Task to complete >>
Tally every line below where "Rekuperation" appears, then report the total alone.
* * *
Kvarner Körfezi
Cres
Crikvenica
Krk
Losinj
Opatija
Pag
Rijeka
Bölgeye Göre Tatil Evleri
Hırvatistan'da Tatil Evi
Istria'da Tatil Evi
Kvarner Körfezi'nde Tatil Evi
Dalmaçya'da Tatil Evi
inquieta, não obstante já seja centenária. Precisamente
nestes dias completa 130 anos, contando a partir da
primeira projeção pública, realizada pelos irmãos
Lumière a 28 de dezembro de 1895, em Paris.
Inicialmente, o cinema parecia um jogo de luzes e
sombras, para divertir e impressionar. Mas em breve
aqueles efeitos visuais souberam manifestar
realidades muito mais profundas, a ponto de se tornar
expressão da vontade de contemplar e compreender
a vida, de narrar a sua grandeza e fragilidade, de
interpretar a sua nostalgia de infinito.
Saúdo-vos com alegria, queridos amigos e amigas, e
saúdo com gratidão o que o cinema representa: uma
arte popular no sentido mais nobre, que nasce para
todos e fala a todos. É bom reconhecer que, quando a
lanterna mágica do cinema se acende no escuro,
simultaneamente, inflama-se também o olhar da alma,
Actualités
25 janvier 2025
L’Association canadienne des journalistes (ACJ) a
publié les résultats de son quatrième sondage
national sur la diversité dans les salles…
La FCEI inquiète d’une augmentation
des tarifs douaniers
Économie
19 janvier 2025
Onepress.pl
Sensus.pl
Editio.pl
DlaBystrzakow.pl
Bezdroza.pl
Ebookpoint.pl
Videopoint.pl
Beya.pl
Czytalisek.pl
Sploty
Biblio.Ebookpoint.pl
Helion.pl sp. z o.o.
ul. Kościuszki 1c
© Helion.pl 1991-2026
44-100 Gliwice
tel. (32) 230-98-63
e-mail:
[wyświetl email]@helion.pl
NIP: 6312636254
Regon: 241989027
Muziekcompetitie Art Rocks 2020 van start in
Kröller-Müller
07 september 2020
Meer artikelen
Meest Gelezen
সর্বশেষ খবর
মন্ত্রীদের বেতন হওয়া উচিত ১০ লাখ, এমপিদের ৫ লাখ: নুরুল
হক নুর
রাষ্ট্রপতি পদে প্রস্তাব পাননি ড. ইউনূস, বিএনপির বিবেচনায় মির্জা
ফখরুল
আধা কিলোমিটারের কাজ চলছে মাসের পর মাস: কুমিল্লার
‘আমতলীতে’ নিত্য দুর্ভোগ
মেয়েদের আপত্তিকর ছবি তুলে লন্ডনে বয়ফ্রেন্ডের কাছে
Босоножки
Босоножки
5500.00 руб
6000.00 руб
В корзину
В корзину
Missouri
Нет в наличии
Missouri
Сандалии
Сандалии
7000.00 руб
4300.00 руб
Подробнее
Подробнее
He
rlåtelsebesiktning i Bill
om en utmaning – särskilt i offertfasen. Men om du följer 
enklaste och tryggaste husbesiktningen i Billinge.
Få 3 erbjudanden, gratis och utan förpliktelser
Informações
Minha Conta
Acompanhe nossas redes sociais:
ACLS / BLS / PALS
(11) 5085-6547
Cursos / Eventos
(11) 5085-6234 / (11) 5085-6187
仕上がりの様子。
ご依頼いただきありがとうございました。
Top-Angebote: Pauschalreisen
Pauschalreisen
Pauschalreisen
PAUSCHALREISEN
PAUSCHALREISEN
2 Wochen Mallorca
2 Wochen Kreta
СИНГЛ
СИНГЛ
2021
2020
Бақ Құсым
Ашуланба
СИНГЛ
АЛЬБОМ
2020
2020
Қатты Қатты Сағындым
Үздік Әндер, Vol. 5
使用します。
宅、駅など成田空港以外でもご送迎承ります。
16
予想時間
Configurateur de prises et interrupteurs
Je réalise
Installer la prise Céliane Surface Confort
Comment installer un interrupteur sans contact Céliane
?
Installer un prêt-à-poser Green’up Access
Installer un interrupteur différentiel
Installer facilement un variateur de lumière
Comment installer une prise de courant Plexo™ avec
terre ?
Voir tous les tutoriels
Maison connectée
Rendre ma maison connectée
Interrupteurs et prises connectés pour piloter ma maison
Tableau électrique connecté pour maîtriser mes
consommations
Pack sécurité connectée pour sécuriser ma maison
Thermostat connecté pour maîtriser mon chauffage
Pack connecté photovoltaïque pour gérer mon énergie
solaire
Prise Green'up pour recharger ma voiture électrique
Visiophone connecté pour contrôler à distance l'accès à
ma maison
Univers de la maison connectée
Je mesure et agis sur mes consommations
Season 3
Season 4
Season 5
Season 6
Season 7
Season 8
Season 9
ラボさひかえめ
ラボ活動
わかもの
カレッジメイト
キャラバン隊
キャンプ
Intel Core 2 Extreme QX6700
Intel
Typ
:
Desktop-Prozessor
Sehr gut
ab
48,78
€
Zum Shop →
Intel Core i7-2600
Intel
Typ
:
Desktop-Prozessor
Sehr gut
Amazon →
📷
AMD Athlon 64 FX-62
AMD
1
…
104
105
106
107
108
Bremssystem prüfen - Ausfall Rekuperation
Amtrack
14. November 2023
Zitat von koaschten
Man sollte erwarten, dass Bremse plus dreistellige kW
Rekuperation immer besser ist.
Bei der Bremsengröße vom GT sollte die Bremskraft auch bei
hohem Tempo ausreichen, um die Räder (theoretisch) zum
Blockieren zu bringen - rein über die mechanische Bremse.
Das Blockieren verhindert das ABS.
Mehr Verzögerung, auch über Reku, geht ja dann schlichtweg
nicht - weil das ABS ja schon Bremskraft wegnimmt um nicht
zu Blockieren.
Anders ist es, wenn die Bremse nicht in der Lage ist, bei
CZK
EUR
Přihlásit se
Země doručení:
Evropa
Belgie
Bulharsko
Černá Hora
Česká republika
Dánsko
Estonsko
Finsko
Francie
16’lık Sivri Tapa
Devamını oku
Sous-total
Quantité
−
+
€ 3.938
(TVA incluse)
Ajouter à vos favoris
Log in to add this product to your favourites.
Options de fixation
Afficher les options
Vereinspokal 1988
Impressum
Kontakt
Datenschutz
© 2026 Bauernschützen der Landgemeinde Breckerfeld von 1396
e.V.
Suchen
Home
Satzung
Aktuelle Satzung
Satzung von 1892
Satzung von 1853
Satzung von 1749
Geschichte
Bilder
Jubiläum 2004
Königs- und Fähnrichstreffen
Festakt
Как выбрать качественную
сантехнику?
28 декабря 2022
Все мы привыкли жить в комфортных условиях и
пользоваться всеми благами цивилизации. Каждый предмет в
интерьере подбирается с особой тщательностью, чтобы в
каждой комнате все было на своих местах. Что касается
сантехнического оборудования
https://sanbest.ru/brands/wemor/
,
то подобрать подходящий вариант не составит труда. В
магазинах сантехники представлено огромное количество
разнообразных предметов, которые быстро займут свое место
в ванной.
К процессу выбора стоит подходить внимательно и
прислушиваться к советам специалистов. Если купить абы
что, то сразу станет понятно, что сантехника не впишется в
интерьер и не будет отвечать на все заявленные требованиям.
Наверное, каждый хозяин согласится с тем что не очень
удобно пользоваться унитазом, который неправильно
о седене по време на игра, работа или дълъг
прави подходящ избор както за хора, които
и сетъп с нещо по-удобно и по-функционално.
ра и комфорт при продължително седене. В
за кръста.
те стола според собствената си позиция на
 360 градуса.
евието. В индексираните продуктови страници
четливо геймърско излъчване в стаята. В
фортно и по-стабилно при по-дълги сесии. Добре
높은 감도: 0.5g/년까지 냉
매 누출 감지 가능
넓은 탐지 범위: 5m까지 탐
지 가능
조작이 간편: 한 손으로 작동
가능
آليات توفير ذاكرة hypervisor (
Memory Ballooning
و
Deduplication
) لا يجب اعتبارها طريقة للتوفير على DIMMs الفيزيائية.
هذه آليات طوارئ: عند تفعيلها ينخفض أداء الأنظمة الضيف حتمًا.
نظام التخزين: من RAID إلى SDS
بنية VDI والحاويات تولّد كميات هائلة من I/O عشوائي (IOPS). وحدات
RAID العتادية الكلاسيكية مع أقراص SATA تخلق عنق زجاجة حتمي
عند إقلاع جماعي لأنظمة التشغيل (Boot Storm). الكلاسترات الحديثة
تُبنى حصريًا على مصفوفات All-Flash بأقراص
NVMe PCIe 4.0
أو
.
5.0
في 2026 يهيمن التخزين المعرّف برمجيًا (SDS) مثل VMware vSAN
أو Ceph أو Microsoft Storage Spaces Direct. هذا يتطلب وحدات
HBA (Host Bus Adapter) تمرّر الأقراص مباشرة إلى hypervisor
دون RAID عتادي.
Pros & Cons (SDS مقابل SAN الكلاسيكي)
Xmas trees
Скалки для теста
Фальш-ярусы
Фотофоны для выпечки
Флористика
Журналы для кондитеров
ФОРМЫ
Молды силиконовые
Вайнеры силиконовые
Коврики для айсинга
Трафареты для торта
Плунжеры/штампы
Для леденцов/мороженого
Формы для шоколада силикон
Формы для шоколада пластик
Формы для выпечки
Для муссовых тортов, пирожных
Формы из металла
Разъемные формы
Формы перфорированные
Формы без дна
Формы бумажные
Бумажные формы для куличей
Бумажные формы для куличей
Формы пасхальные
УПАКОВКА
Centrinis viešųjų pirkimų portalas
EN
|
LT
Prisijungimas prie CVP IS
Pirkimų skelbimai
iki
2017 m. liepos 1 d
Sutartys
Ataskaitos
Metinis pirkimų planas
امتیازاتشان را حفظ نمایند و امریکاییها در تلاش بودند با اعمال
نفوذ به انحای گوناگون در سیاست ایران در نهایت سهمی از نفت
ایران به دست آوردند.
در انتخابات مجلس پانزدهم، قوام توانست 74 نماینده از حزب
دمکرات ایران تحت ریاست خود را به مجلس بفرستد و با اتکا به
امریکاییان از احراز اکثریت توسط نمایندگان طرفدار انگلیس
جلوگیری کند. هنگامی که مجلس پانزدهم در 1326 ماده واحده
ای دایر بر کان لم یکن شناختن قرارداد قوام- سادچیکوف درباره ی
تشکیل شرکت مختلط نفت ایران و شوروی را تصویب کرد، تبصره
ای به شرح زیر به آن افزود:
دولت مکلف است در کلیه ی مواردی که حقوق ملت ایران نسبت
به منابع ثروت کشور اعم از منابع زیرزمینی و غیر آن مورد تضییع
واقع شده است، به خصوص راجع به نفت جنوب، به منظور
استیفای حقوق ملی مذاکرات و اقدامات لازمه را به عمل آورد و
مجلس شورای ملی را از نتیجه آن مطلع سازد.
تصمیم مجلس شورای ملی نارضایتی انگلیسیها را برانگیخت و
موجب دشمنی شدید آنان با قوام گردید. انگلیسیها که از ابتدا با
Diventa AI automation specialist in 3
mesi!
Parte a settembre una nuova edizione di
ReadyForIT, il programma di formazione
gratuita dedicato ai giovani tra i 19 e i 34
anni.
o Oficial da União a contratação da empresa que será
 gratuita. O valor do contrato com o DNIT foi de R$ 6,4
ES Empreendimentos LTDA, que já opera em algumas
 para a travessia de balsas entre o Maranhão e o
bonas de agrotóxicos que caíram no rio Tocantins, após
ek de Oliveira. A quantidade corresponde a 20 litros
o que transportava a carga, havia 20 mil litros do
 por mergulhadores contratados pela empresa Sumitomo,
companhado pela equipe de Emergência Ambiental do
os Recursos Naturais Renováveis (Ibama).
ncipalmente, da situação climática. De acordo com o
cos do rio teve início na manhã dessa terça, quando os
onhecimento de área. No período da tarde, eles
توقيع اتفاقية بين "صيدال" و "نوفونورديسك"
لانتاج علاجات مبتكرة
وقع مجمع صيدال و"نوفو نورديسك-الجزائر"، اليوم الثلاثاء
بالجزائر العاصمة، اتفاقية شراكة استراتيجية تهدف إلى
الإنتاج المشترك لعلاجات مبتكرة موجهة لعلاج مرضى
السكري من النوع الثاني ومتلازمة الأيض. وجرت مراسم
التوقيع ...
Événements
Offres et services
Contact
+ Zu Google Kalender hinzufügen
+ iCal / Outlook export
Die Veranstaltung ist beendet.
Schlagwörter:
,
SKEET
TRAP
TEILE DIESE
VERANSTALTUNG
* * *
Output of the exercise >>
2